### PAGE EXCERPT
## Start
Commission proposes more and new forms of EU funding for sport
On 30 May 2018, the European Commission published their proposal for EU funding for sport post-2020. Along with doubling the entire Erasmus budget, the sport chapter would also be doubled from €265 million in 2014–2020 to €550 million in 2021–2027.
Sport’s proportion of the Erasmus programme would stay at 1,8 %. The entire Erasmus budget has been proposed to mount to €30 billion in the next so-called multiannual financial framework (MFF) 2021–2027.
The proposed Erasmus programme has three crosscutting key actions, which will also apply to sport as follows:
1. Learning mobility: the mobility of sport coaches and staff
2. Cooperation among organisations and institutions:
a. partnerships for cooperation and exchange of practices, including small-scale partnerships to foster a wider and more inclusive access to the Programme
b. not for profit sport events aiming at further developing the European dimension of sport
3. Support for policy development and cooperation (implemented by the European Commission)
## End
### MATERIAL
## Start
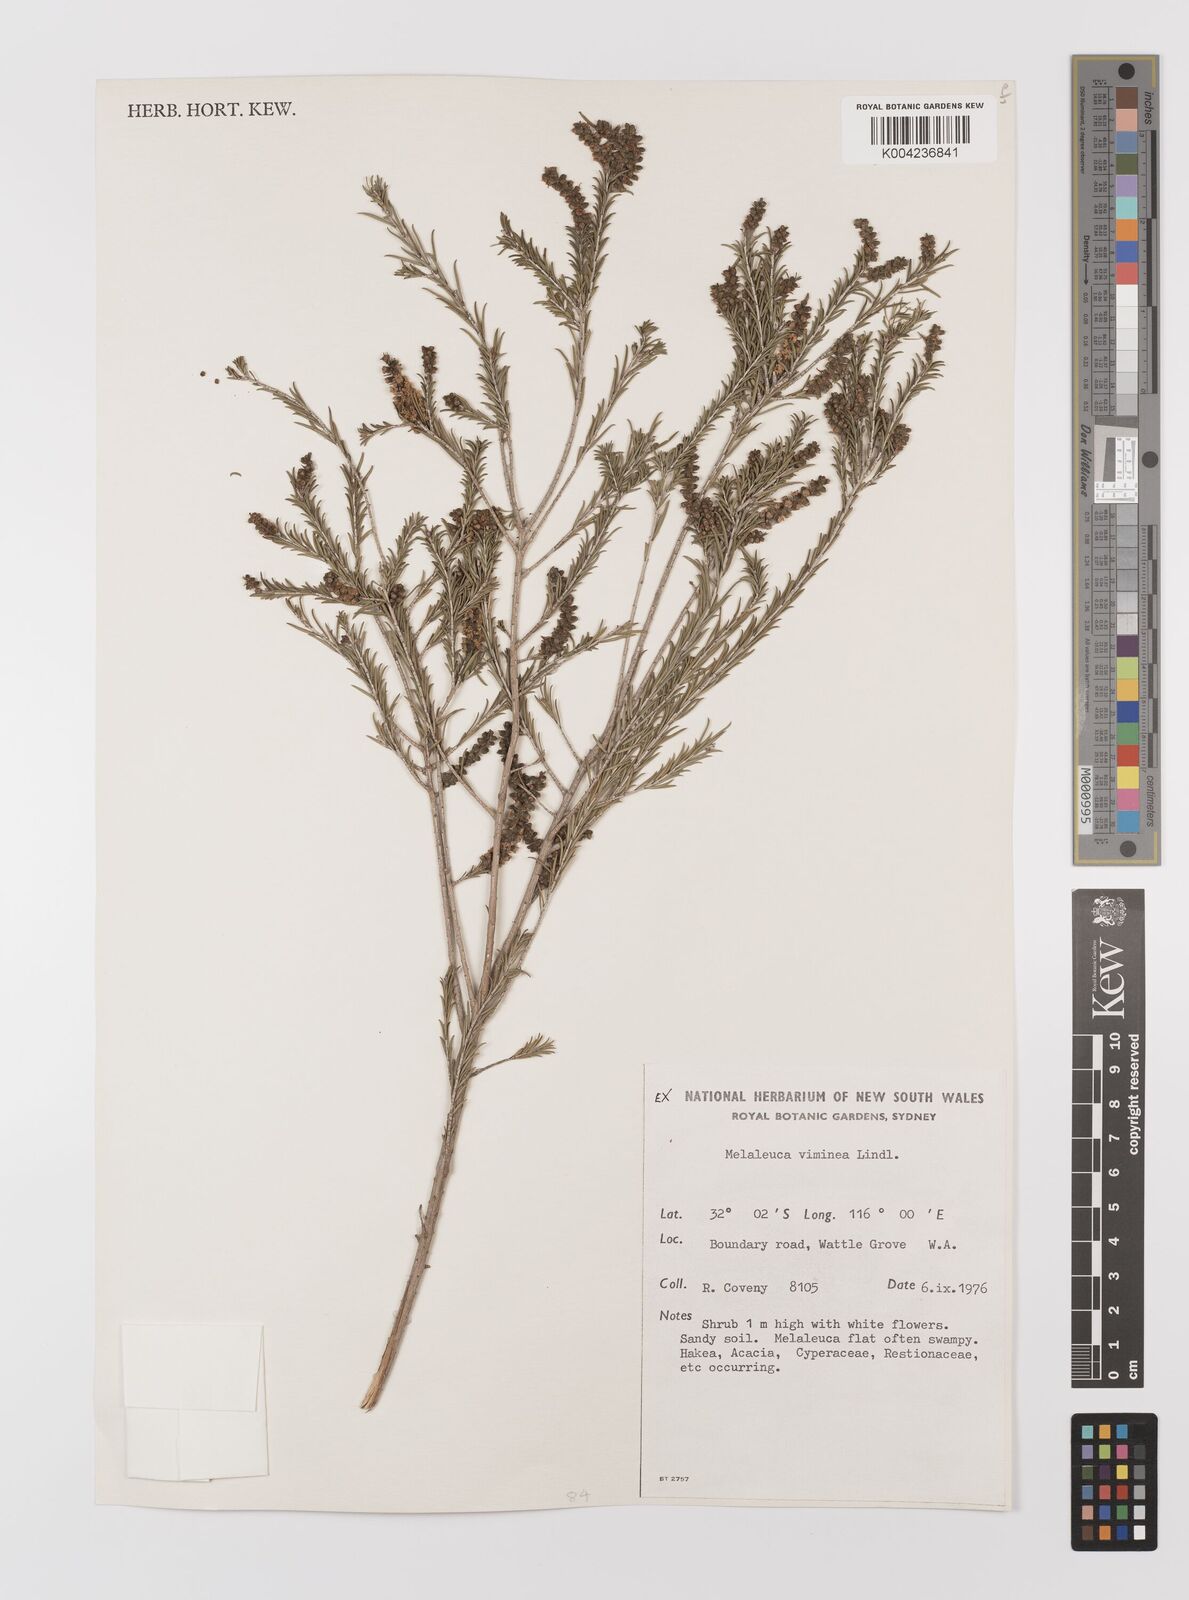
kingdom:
## End
### WORK INSTRUCTIONS
1. Quote the EU sport funding article word for word, starting at "Commission proposes more" and ending at "million in 2021–2027.".
2. In the EU sport funding article, how much money would the sport chapter receive in 2021–2027 under the Commission's proposal?
3. Write what comes next in the article on EU funding for sport, picking up after its last line.

### RESPONSES TO THE TASKS
1.
Commission proposes more and new forms of EU funding for sport
On 30 May 2018, the European Commission published their proposal for EU funding for sport post-2020. Along with doubling the entire Erasmus budget, the sport chapter would also be doubled from €265 million in 2014–2020 to €550 million in 2021–2027.

2. €550 million.

3.
Learning mobility for sport means supporting the professional development of coaches, managers, instructors, dual careers providers, etc, through the implementation of activities such as transnational or international training courses, contact-making events, study visits, job shadowing, observation periods, etc.
“Learning mobility will be a fantastic opportunity for grassroots sports organisations to develop the skills of their staff and volunteers. We’re hoping that the increase in funding would be enough to allow a comprehensive enough mobility programme, as well as allow an additional injection of funds to partnerships and events” says ENGSO Policy Director Kaisa Larjomaa.
“Of course the negotiations with the European Parliament and the EU member states is yet to be had, but we hope that the result will give an ever stronger basis for international collaboration and development of grassroots sports” she adds.
The Commission aims to achieve a consensus on the long-term budget between the European Parliament and the Member States in 2019, making the transition between the consecutive budgetary terms smooth, and guaranteeing an uninterrupted access to funds for all beneficiaries.
As part of the multiannual budget proposal, the Commission published their proposals on numerous other funding instruments that also have the potential to benefit sport. The proposed European Social Fund Plus (ESF+) merges the existing European Social Fund with the Youth Employment Initiative (YEI), the Fund for Aid to the Most Deprived (FEAD), the EU Programme for Employment and Social Innovation (EaSI) and the EU Health programme. The proposed ESF+ for 2021–2027 would be worth €101,2 billion.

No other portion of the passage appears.